Un réalisme esthétisant

L'importance du Dit du Genji est d'avoir renouvelé le genre romanesque, jusqu'alors généralement limité à des récits assez courts. Par ses descriptions psychologiques de la cour, il constitue le premier roman réaliste de son temps. Le monogatari est un terme désignant à la fois des contes brefs et des recueils beaucoup plus longs, comme Le Dit du Genji justement, qui rassemble près de deux mille pages.
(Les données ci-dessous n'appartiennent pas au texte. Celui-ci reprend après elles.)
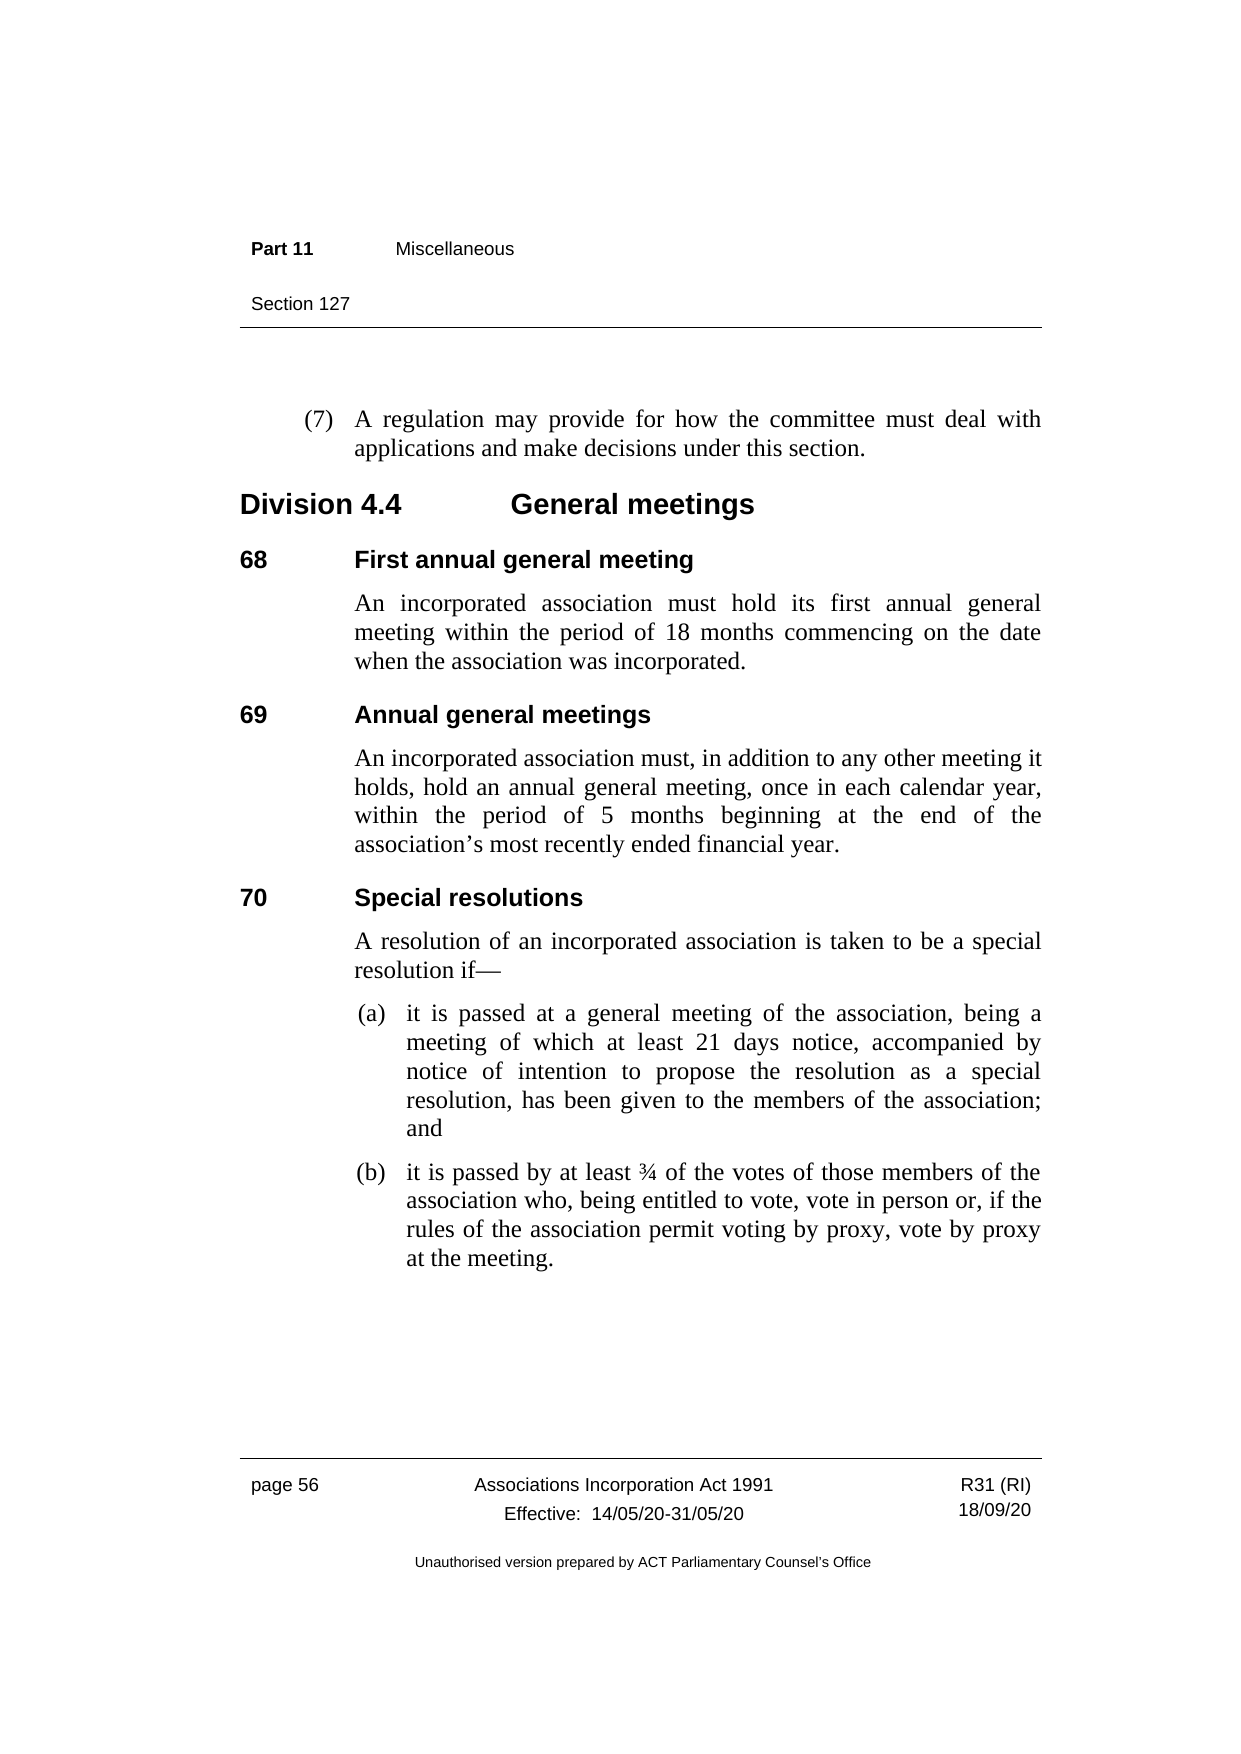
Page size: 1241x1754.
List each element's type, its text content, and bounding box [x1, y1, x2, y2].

text (a) it is passed at a general meeting of the association, being a meeting of which at least 21 days notice, accompanied by notice of intention to propose the resolution as a special resolution, has been given to the members of the association; and [239, 998, 1042, 1142]
text A resolution of an incorporated association is taken to be a special resolution if— [354, 926, 1042, 984]
text An incorporated association must hold its first annual general meeting within the period of 18 months commencing on the date when the association was incorporated. [354, 588, 1042, 675]
text An incorporated association must, in addition to any other meeting it holds, hold an annual general meeting, once in each calendar year, within the period of 5 months beginning at the end of the association’s most recently ended financial year. [354, 743, 1042, 858]
text (b) it is passed by at least ¾ of the votes of those members of the association who, being entitled to vote, vote in person or, if the rules of the association permit voting by proxy, vote by proxy at the meeting. [239, 1157, 1042, 1272]
text 69 Annual general meetings [239, 700, 1042, 728]
text (7) A regulation may provide for how the committee must deal with applications and make decisions under this section. [239, 404, 1042, 462]
text 68 First annual general meeting [239, 545, 1042, 574]
text Division 4.4 General meetings [239, 487, 1042, 520]
text 70 Special resolutions [239, 883, 1042, 912]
Il sera l'objet, dès l'ère Kamakura (1185 ou 1192), d'un grand nombre d'exégèses, de commentaires prolongés par les lettrés et les érudits des ères suivantes, notamment sous les Tokugawa, entre 1616 et 1868. Ce travail s'avéra, avec le temps, de plus en plus indispensable, la langue orale évoluant en se détachant considérablement de celle du texte.

Si les caractères masculins correspondent, généralement, aux archétypes en vigueur dans la société aristocratique du Japon médiéval, en revanche ceux des femmes échappent à ce stéréotype et forment ainsi une galerie de portraits d'une grande variété. Peut-être est-ce dû à la personnalité féminine de l'auteur, Murasaki Shikibu, qui appartenait à la famille des Fujiwara, et était mariée à un homme de vingt ans son aîné. À la mort de celui-ci, elle rentra au service de l'impératrice Akiko et la suivit lorsqu'elle entra en religion. Rien de surprenant, donc, à ce que son œuvre porte la trace de cette éducation extrêmement raffinée, privilégiant l'étude des lettres chinoises et japonaises.

Si le roman a connu une telle notoriété, il le doit davantage à l'atmosphère qu'il évoque avec subtilité qu'à l'intrigue qu'il développe. L'amour reste le thème dominant du récit, sous toutes ses formes, des plus heureuses aux plus malheureuses, toutes étant prises dans le jeu du destin et du hasard. Murasaki Shikibu fut peu appréciée en Europe, où on la qualifia de « Scudéry japonaise », en référence à Madame de Scudéry (1607-1701), auteur de romans précieux. Il fallut attendre que la culture du Japon soit mieux connue et l'époque décrite, celle de l'apogée des Fujiwara, plus familière, pour que l'on reconnaisse enfin tout le talent de l'écrivain.

Le roman présente une caractéristique particulière. Évoquant le milieu de la cour impériale et la recherche permanente du beau, dans une quête poétique incessante, Murasaki Shikibu parvient à faire œuvre de réalisme. Les personnages sont ainsi enfermés dans le monde restreint des plaisirs les plus raffinés, sans que cet hédonisme revendiqué et ce refus de la réalité crue et vulgaire débouchent sur le néant. L'esthétique devient une voie d'accès privilégiée à l'essence des choses. Le raffinement n'est pas ici une façade dissimulant mal l'inconsistance des êtres, mais un art de vie, un art d'aimer destiné à triompher de l'impermanence.